Researchers from the United Kingdom came to similar conclusions in a study published in the European Heart Journal in November 2012, examining data on 4,000 patients. The study found that there was a 41% increased risk of death among AF patients given the digoxin.
In a study published in June 2010, side effects of digoxin were linked to an increased risk of death among patients undergoing dialysis treatment, with the findings suggesting that the risk was dose-related, with higher rates of death found among dialysis patients given hire doses of the drug.
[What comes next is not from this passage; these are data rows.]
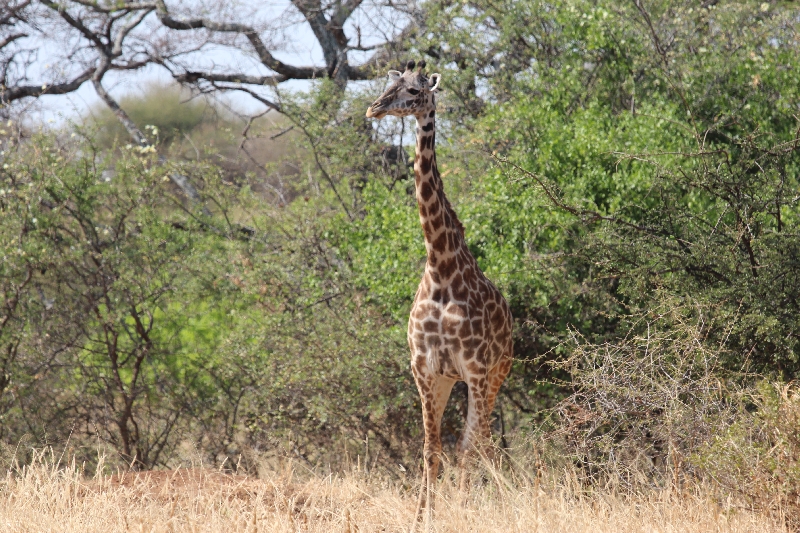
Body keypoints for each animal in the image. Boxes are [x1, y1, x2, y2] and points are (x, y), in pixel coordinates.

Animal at [368, 60, 516, 524]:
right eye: (388, 84)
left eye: (415, 91)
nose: (373, 109)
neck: (440, 267)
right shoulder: (424, 369)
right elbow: (430, 450)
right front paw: (422, 519)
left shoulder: (477, 369)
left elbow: (467, 448)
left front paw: (462, 515)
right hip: (454, 381)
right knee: (468, 444)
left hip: (495, 376)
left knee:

More recently, a study published in the medical journal Circulation: Cardiovascular Quality and Outcomes in September 2013, found that heart failure patients given digoxin were more likely to die than other patients.
Digoxin is commonly used to treat congestive heart failure, abnormal heart rhythms, atrial flutter and atrial fibrillation. The medication is extremely dose-specific with a narrow therapeutic index.
If too little of drug is prescribed it can be ineffective, and if too much is prescribed, it can lead to a digoxin overdose, where the drug builds up in the system. This can result in a serious and potentially life-threatening condition known as digitalis toxicity.
In April 2008, Actavis Totowa issued a Digoxin recall for all lots of its generic version, Digitek, after it was discovered that some tablets may have been commercially released that were twice as thick as they were supposed to be. The error potentially exposed thousands of users to a risk of digoxin overdose or poisoning.
According to a December 2008 report released by the non-profit Center for Public Justice, the FDA received reports of at least 667 digoxin overdose deaths tied to the recalled pills between April 2008 and June 2008.